::: Records for the exercise :::

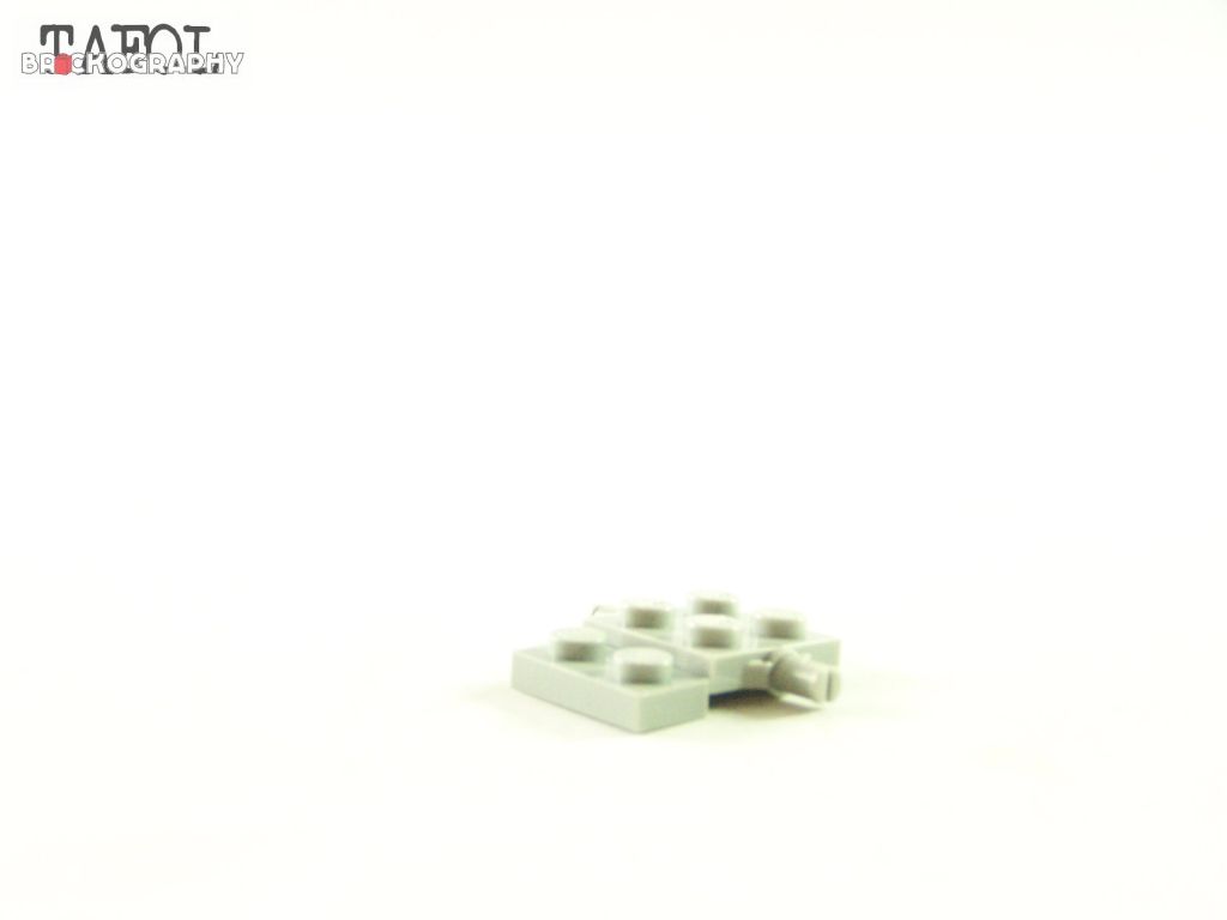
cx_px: 614
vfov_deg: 18.0
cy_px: 460
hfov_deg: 23.8
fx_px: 2907
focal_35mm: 82
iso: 400
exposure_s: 1/45
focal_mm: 13.7
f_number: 3.2
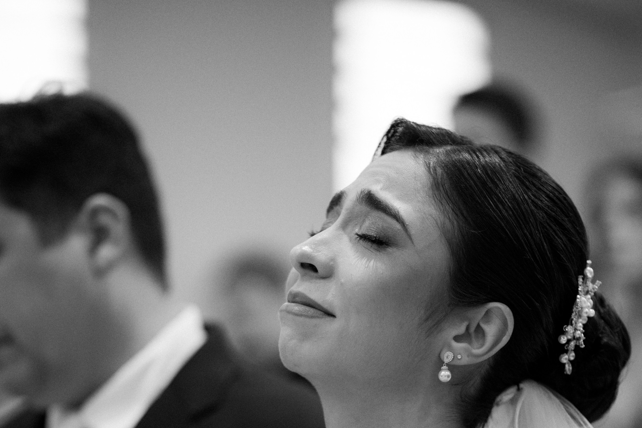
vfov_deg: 10.6
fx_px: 2282
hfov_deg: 16.0
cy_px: 454
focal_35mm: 128
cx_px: 322
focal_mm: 85
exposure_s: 1/320
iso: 2500
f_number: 2
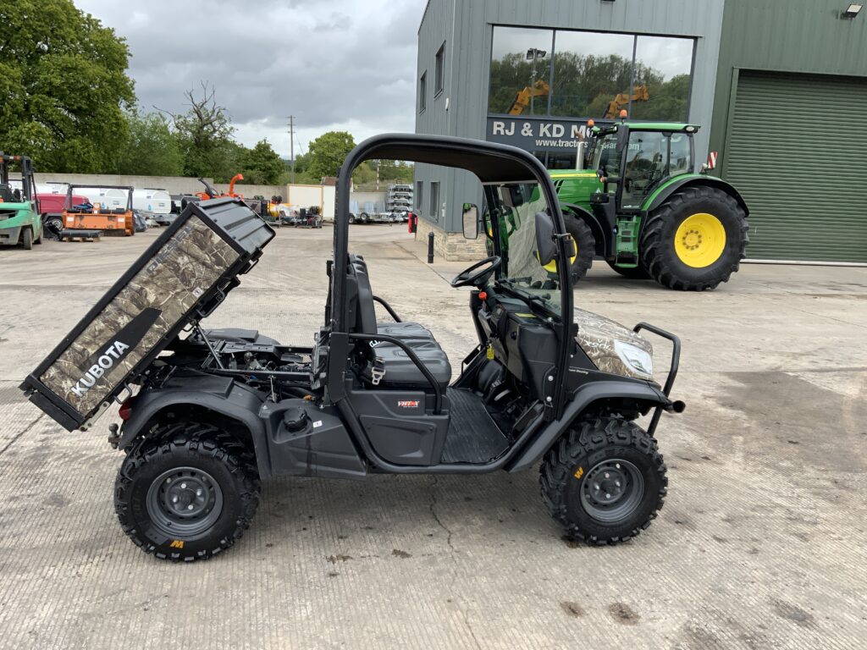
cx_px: 434
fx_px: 726
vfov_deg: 48.2
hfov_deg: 61.7
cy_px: 325
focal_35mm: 29
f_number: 1.8
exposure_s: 1/540
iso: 16
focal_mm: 3
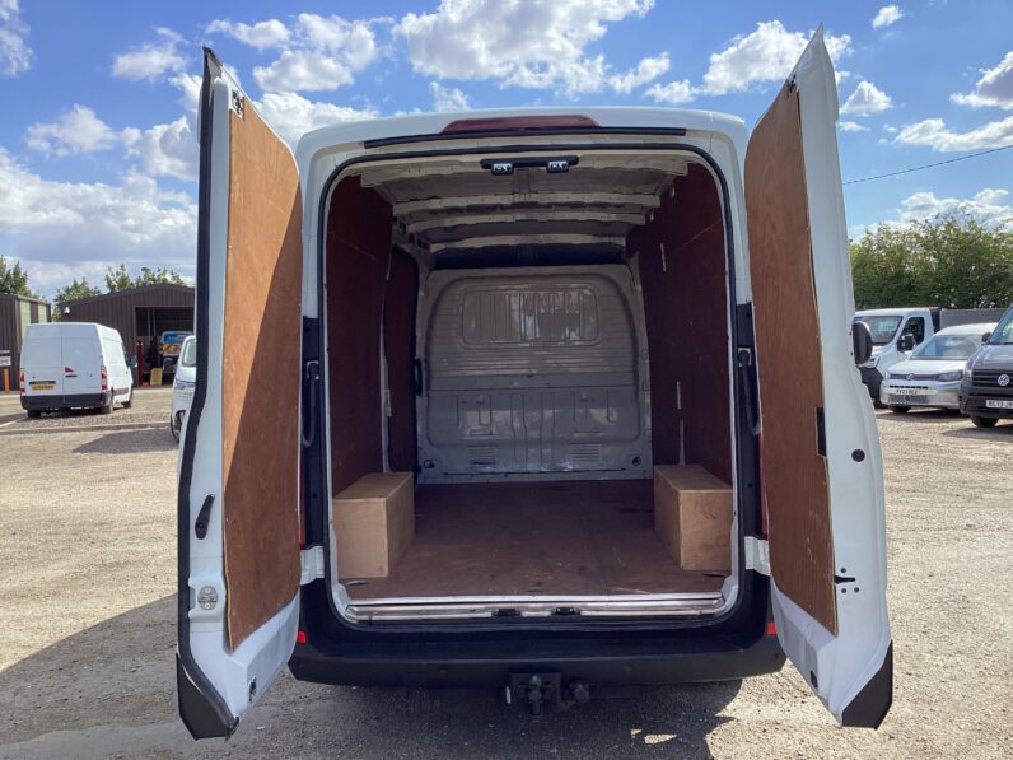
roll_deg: +1.1
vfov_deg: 45.4
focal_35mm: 31
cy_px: 380
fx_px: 907
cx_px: 506
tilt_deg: -4.2
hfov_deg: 58.4
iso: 25
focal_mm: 3.3
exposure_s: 1/754
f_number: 2.4
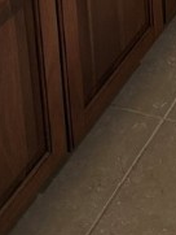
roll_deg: -2.0
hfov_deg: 13.0
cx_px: 329
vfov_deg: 15.0
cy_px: -260
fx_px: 691
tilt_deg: -14.9
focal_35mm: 102
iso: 200
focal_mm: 6.76
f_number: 1.78
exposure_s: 1/120
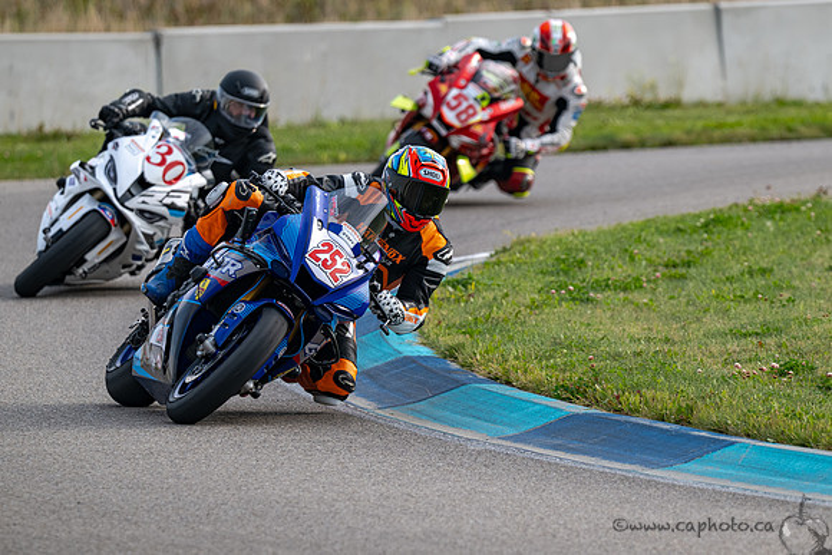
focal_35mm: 490
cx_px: 440
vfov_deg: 2.8
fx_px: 11323
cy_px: 304
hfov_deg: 4.2
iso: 400
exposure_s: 1/1250
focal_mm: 400
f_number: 6
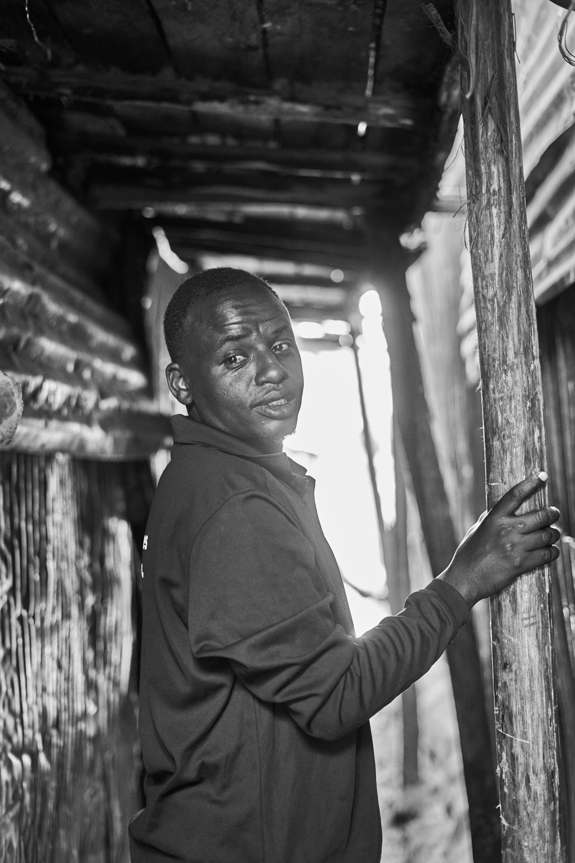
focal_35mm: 50
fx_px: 1198
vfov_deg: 39.6
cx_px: 288
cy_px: 432
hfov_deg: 27.0
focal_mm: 50
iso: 3200
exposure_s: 1/200
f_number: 2.2
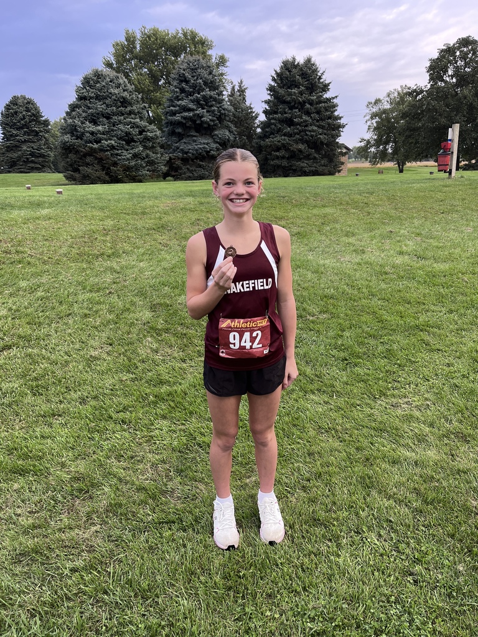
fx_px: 479
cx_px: 239
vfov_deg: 67.3
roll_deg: +1.1
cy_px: 318
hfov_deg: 53.1
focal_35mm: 26
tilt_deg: -18.1
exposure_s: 1/121
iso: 64
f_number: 1.6
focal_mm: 5.1
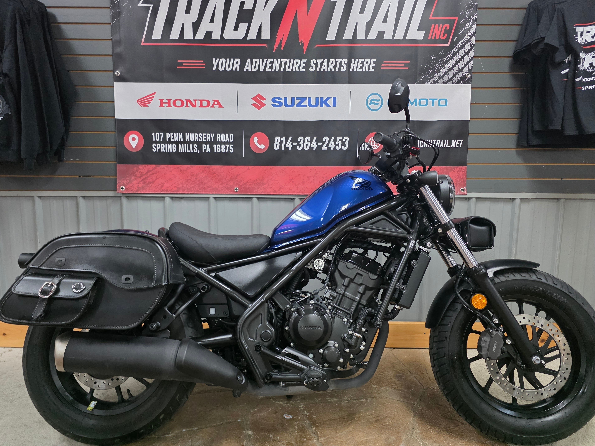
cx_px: 294
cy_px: 220
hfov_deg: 71.6
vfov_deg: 56.8
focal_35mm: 24
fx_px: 413
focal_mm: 6.3
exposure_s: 1/120
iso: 1000
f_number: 1.7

:::

Exercise requirements: Beginning with the line containing "exposure_s: 1/1250" and ending with the last line of the data, output those lines exactly and nothing more. Omit every picture.

Task response:
exposure_s: 1/1250
focal_mm: 400
f_number: 6
focal_35mm: 50
fx_px: 1198
vfov_deg: 39.6
cx_px: 288
cy_px: 432
hfov_deg: 27.0
focal_mm: 50
iso: 3200
exposure_s: 1/200
f_number: 2.2
fx_px: 479
cx_px: 239
vfov_deg: 67.3
roll_deg: +1.1
cy_px: 318
hfov_deg: 53.1
focal_35mm: 26
tilt_deg: -18.1
exposure_s: 1/121
iso: 64
f_number: 1.6
focal_mm: 5.1
cx_px: 294
cy_px: 220
hfov_deg: 71.6
vfov_deg: 56.8
focal_35mm: 24
fx_px: 413
focal_mm: 6.3
exposure_s: 1/120
iso: 1000
f_number: 1.7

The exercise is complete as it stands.